Components controlling vesicle trafficking and regulated exocytosis in pancreatic beta-cells

Abstract

Regulated exocytosis is a sophisticated, well-organized and conserved multistage process underlying release of both neurotransmitters and hormones. Exocytosis is mediated by SNARE proteins that act at the center stage by forming a SNARE complex with the intrinsic capability to execute membrane fusion. In addition, supplementary protein families and also mechanisms such as protein phosphorylation are emerging as critical fine-tuning and regulatory components. SNARE proteins are also crucial for regulated insulin secretion from pancreatic beta- cells. In response to elevated glucose levels beta-cells secrete insulin, the fundamental metabolic and glucose homeostasis regulating hormone.

To resolve molecular mechanisms and components operating in the regulation of insulin exocytosis from beta-cells, we have in this work investigated the expression, subcellular distribution and functional significance of Cdk5 activators p39 and p35. We demonstrate that both p35 and p39 are present in primary beta-cells, and that Cdk5, activated by the p39 subunit, augments Ca2+-induced insulin exocytosis. Moreover, we show that Cdk5/p39 acts, at least partly, by phosphorylation of Munc18-1, a member of the SM protein family. To explore the potential presence of additional Cdk5 substrates mediating enhancement of insulin release, we investigated the role of a supplementary Munc18 variant, Munc18-2. By transient overexpression studies using WT and kinase phosphorylation mutants of Munc18-1 and Munc18-2 proteins we established a difference in the subcellular compartmentalization of the two Munc18 isoforms and a stimulation-induced redistribution of Munc18-1. These results also illustrate the importance of the phosphorylation events in cycling and localization of SM proteins, in particular of Munc18-1. With further investigations of the two homologous Munc18 isoforms, employing slow uncaging of Ca2+ followed by high-time resolution membrane capacitance recordings, we prove that phosphorylated Munc18-1 and Munc18-2 as well as both Cdk5 activators, p35 and p39, modulate the heterogeneity of Ca2+-sensitivity and kinetic dynamics of insulin exocytosis.

Detailed evaluation of the significance of the p39 activator was performed using a combination of in vitro techniques, on the level of individual beta-cells and pancreatic islets, and in vivo investigations in a mouse mutant lacking the p39 protein. The loss of the p39 activator result in abnormalities related to beta-cell function and insulin exocytosis. In addition to deficiencies in release kinetics, Ca2+-sensitivity of exocytosis and impaired VGCC activity recorded in single beta-cells, p39-deficient mice exhibit insufficient glucose tolerance and lower serum insulin levels. These observations suggest that the p39 activator is an essential component for an adequate secretory response and glucose homeostasis in beta-cells.

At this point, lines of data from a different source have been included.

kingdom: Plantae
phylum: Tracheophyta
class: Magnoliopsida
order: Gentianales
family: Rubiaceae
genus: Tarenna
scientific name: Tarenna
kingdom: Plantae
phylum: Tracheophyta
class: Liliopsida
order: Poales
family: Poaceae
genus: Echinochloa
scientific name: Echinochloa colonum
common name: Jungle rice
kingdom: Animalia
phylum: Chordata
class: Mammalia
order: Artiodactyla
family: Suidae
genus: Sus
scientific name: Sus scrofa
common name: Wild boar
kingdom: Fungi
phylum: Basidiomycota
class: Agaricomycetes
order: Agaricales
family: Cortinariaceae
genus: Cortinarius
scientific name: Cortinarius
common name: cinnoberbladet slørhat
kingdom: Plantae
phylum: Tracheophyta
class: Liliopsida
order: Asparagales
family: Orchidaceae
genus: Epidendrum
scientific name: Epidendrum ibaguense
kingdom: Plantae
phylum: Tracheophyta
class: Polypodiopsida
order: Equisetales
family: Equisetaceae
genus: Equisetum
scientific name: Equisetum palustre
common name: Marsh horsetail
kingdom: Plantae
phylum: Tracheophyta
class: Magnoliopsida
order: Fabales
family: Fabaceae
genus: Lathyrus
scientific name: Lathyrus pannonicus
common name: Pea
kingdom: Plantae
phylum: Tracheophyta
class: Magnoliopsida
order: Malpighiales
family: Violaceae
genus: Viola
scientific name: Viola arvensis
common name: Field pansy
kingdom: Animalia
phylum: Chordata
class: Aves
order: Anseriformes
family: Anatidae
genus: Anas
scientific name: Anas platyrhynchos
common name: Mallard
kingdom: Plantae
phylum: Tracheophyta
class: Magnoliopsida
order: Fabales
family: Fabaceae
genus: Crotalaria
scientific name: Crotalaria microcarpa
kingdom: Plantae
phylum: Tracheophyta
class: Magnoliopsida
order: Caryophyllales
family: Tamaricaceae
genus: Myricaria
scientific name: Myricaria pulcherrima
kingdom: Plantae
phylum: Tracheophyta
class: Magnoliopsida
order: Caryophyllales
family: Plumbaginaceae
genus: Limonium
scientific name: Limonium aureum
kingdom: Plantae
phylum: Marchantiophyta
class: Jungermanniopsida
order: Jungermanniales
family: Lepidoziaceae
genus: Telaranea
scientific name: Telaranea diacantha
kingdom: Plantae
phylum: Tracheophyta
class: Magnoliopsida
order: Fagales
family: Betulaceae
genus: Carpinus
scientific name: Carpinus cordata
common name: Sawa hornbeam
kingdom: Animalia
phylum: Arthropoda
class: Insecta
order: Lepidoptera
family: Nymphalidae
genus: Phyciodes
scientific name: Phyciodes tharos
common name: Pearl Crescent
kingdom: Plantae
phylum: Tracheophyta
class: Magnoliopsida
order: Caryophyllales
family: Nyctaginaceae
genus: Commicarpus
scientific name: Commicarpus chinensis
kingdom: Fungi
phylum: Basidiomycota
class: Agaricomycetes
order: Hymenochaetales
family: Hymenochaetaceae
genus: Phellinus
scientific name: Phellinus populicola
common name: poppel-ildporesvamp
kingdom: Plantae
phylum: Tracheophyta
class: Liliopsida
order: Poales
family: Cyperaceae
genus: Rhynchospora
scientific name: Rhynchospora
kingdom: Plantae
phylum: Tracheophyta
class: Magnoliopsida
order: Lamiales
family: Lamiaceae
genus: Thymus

By investigating other components that may also be involved in the spatial and temporal regulation of insulin exocytosis, we here report the presence and inhibitory effect of tomosyn, a syntaxin 1 associating protein.

To be able to describe and comprehend different steps of the insulin secretory pathway we have studied novel molecular mechanisms and components of regulated membrane fusion. Taking advantage of in vitro and in vivo techniques, insulin exocytosis was investigated at different levels of biological complexity, from single beta-cells to the level of the whole organism. In this thesis work we provide evidence that different Munc18 isoforms, p39 and p35 activators and the tomosyn protein, in concert with dynamic fine-tuning mechanisms such as phosphorylation, are involved in the regulation of the complex insulin secretory cascade.